Do you have some debt consolidation questions? You might be amazed at how many debt consolidation FAQ answers there are out there. Numerous people have debt consolidation FAQ that they want answered. Luckily we have some debt consolidation FAQ we will provide answers for here in this article.
First in the debt consolidation FAQ is what is debt consolidation? You may have heard the term and have an idea of what it means, but you just want confirmation. That is okay. We are here to give you that. Debt consolidation is where you take more than one debt and combine it into one debt with a monthly payment and one interest rate.
So, how does this work? You have two credits cards and an auto loan. Your vehicle has some “equity” in it. Equity is value minus the amount owed on it. For instance, if you owe $3500, but the car is worth $65000 you have $3000 in collateral or equity that could be used for your credit card debt. With debt consolidation the entire amount of equity will not be used. Instead only a portion will be used and there will be closing costs wrapped up in the new loan.

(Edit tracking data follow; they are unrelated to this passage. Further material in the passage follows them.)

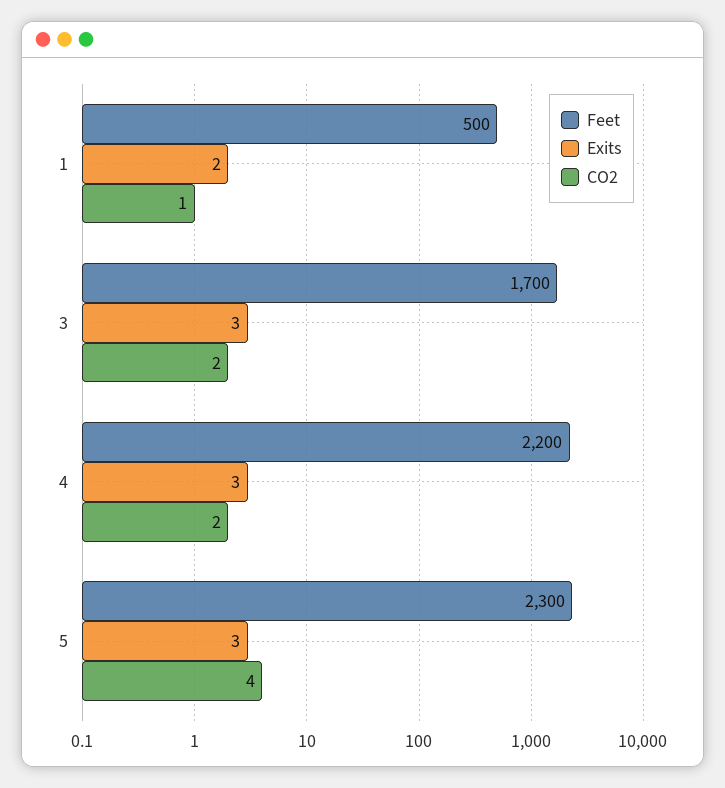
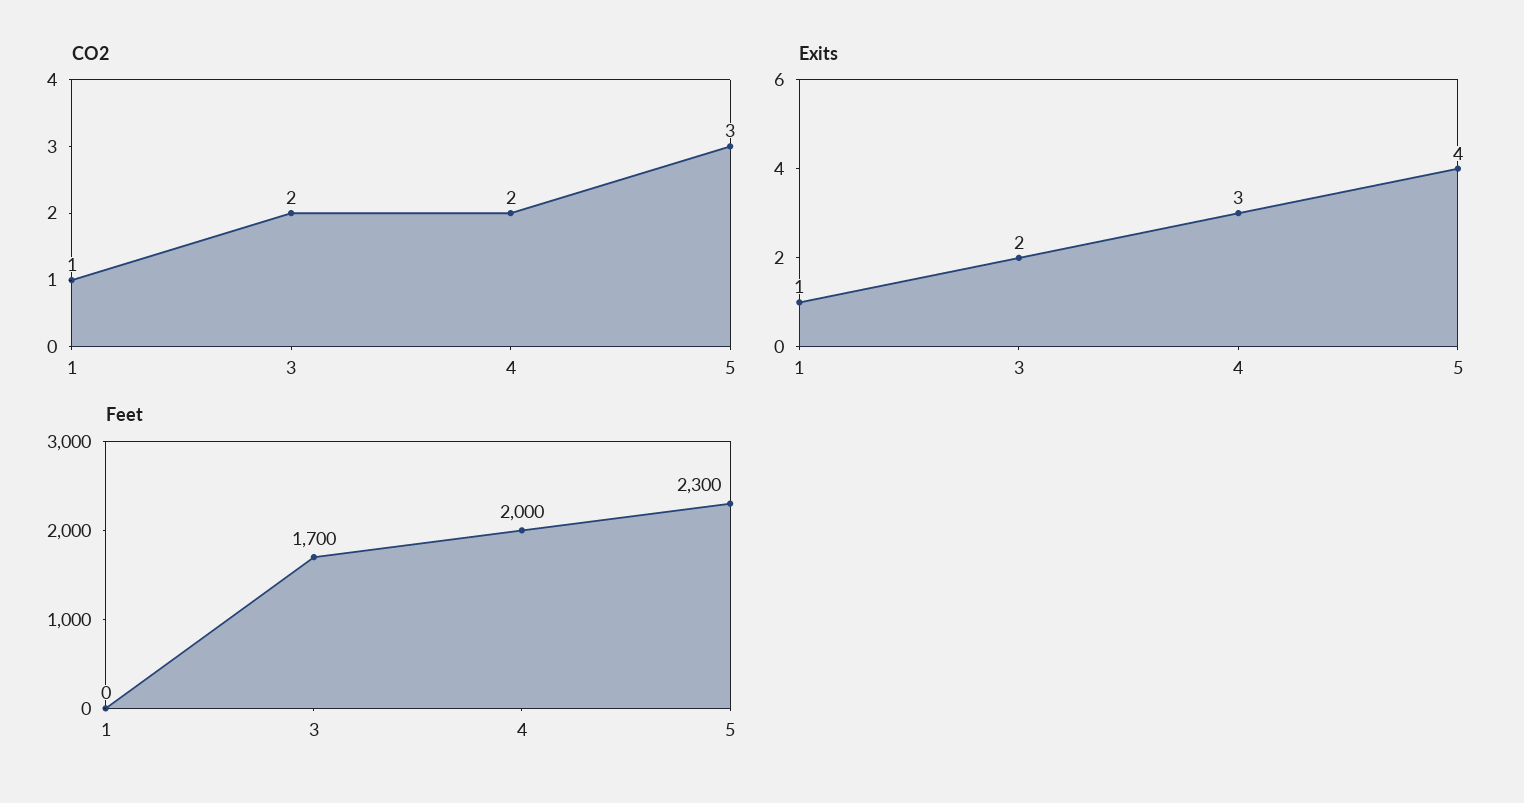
Feet, 1: 500 -> 0
Exits, 1: 2 -> 1
Exits, 3: 3 -> 2
Feet, 4: 2200 -> 2000
Exits, 5: 3 -> 4
CO2, 5: 4 -> 3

The good news is that you have put the two credit cards into your auto loan. Since you have collateral to make the loan you are also getting a better interest rate than you have on unsecured debts. There is little else that is better than having a secured loan over an unsecured loan.
Keep in mind that you do not have to go for a consolidation loan that is secured. There are plenty of products on the market that are unsecured consolidation loans. The downside to these is the higher interest rates. It is not an ideal situation, but you will at least get your monthly expenses rolled into one debt rather than multiple debts. For most of us this is a lot easier to handle considering our income situation. Typically when you consolidate your debts you are gaining a lower monthly payment, though not always.